In the Defining A Source Using An Array Transducer Example, an array was defined using the kWaveArray class and used to create a source for a 2D simulation. In this example, the same array class is used to create a sensor. The kWaveArray class doesn't make any distinction between sources and sensors, it is just a container holding the physical properties of a collection of transducer elements. The syntax for creating a sensor is thus identical to the previous example. Here, an array is created with 20 arc-shaped elements placed around the outside of a circle, where the elements all point to the center.

% create empty array
karray = kWaveArray;

% set the properties for the arc shaped elements and the ring geometry in
% which they're placed
radius_of_curv = 100e-3;
diameter       = 8e-3;
ring_radius    = 50e-3;
num_elements   = 20;

% orient all elements towards the centre of the grid
focus_pos = [0, 0];

% generate the centre position for each element in Cartesian space using
% makeCartCircle (these positions could also be defined manually, etc)
elem_pos = makeCartCircle(ring_radius, num_elements, [0, 0]);

% add elements to the array
for ind = 1:num_elements
    karray.addArcElement(elem_pos(:, ind), radius_of_curv, diameter, focus_pos);

Defining the sensor mask

To use the array with the simulation functions, a binary mask must again be generated using getArrayBinaryMask. In this example, the mask is assigned to sensor.mask (in the previous example, it was assigned to source.p_mask).

% assign binary mask from karray to the sensor mask
sensor.mask = karray.getArrayBinaryMask(kgrid);

The binary sensor mask is shown below, with the physical transducer elements overlaid in blue. This example models an initial value problem, so the initial pressure distribution (a rectangle and small circle) and the PML around the outside of the domain are also shown. Again, the sensor mask is non-local, extending around the physical arc-shaped elements.

Combining the sensor data

The simulation is run by passing the grid, medium, source, and sensor inputs to kspaceFirstOrder2D. The returned sensor_data contains the time-varying pressure field at each grid point that formed part of the sensor mask (the sensor mask is shown in the figure above). This data is ordered following MATLAB's column-wise linear indexing. When using an array transducer, an additional step must be performed to combine this data to give the time-varying pressure field recorded by each physical transducer element. This is performed using the combineSensorData method of the kWaveArray class.

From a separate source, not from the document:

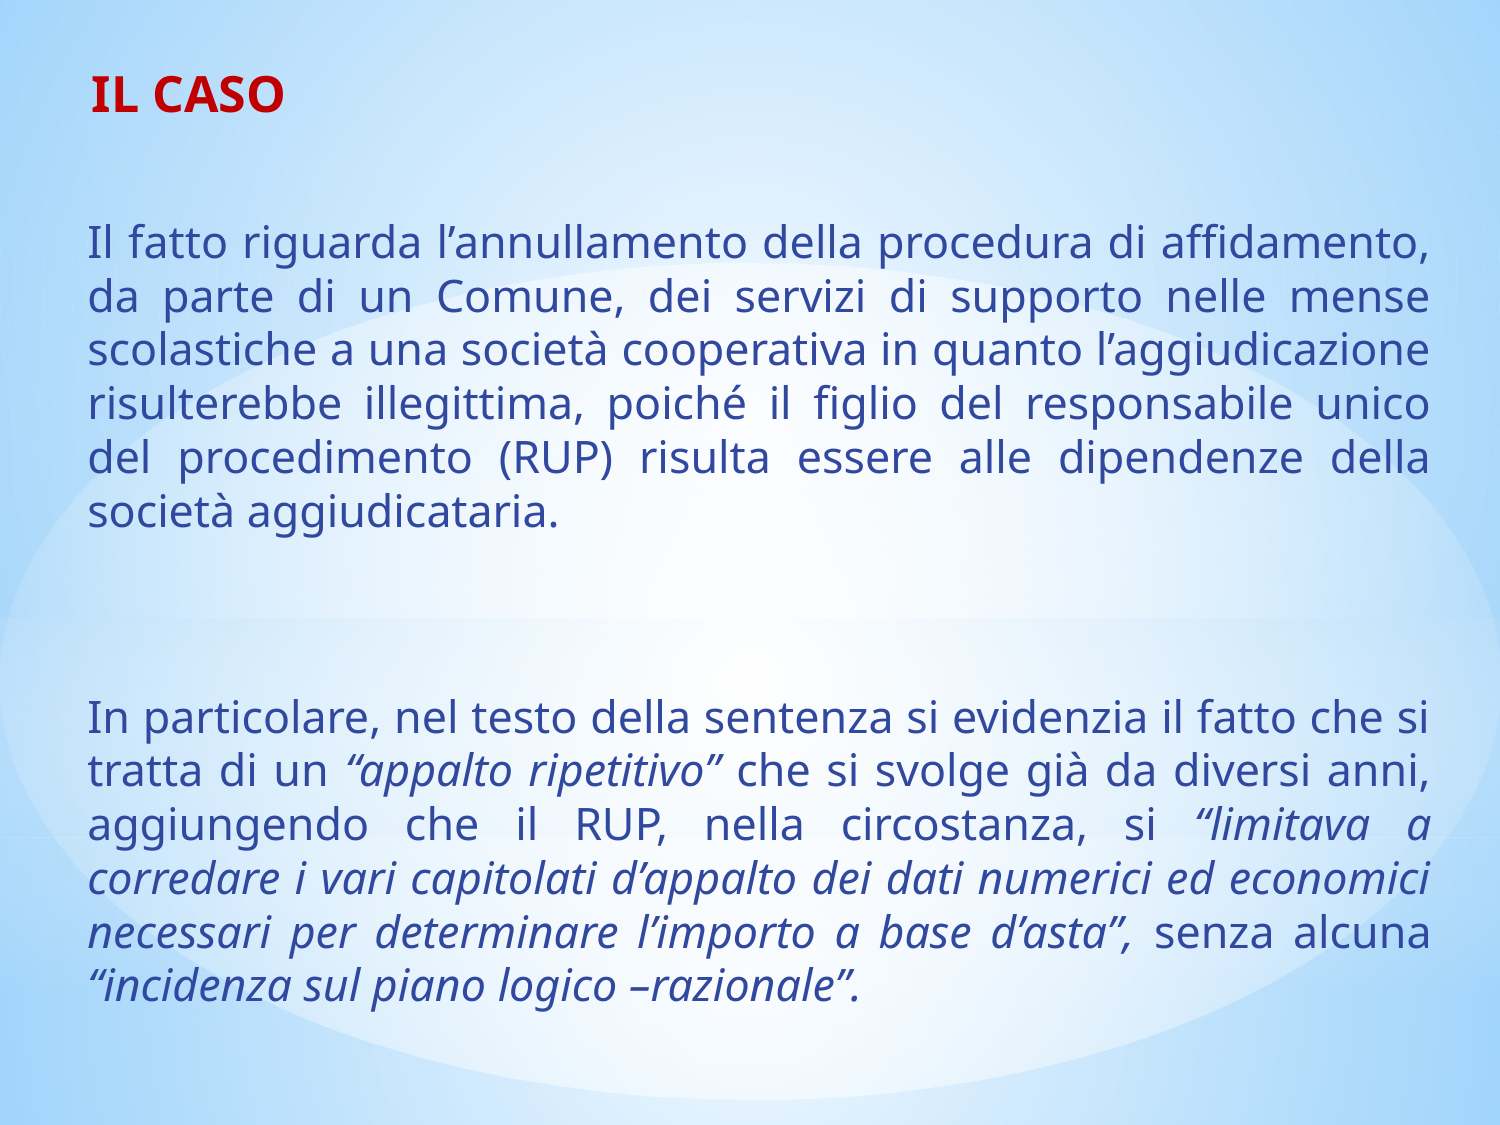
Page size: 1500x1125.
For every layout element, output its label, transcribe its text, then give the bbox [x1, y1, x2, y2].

list Il fatto riguarda l’annullamento della procedura di affidamento, da parte di un Comune, dei servizi di supporto nelle mense scolastiche a una società cooperativa in quanto l’aggiudicazione risulterebbe illegittima, poiché il figlio del responsabile unico del procedimento (RUP) risulta essere alle dipendenze della società aggiudicataria. In particolare, nel testo della sentenza si evidenzia il fatto che si tratta di un “appalto ripetitivo” che si svolge già da diversi anni, aggiungendo che il RUP, nella circostanza, si “limitava a corredare i vari capitolati d’appalto dei dati numerici ed economici necessari per determinare l’importo a base d’asta”, senza alcuna “incidenza sul piano logico –razionale”. [64, 137, 1447, 1024]
title IL CASO [76, 54, 1145, 149]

% combine data to give one trace per physical array element
combined_sensor_data = karray.combineSensorData(kgrid, sensor_data);

In this example, the simulation is run twice. Once with a regular Cartesian sensor mask with point detectors placed at the center of each arc, and once using the array of arc detectors. The recorded sensor data from both simulations is shown below, along with the signal from the first element. The arc-shaped detectors are more directional, so have a lower response for waves that reach the array elements at steep angles.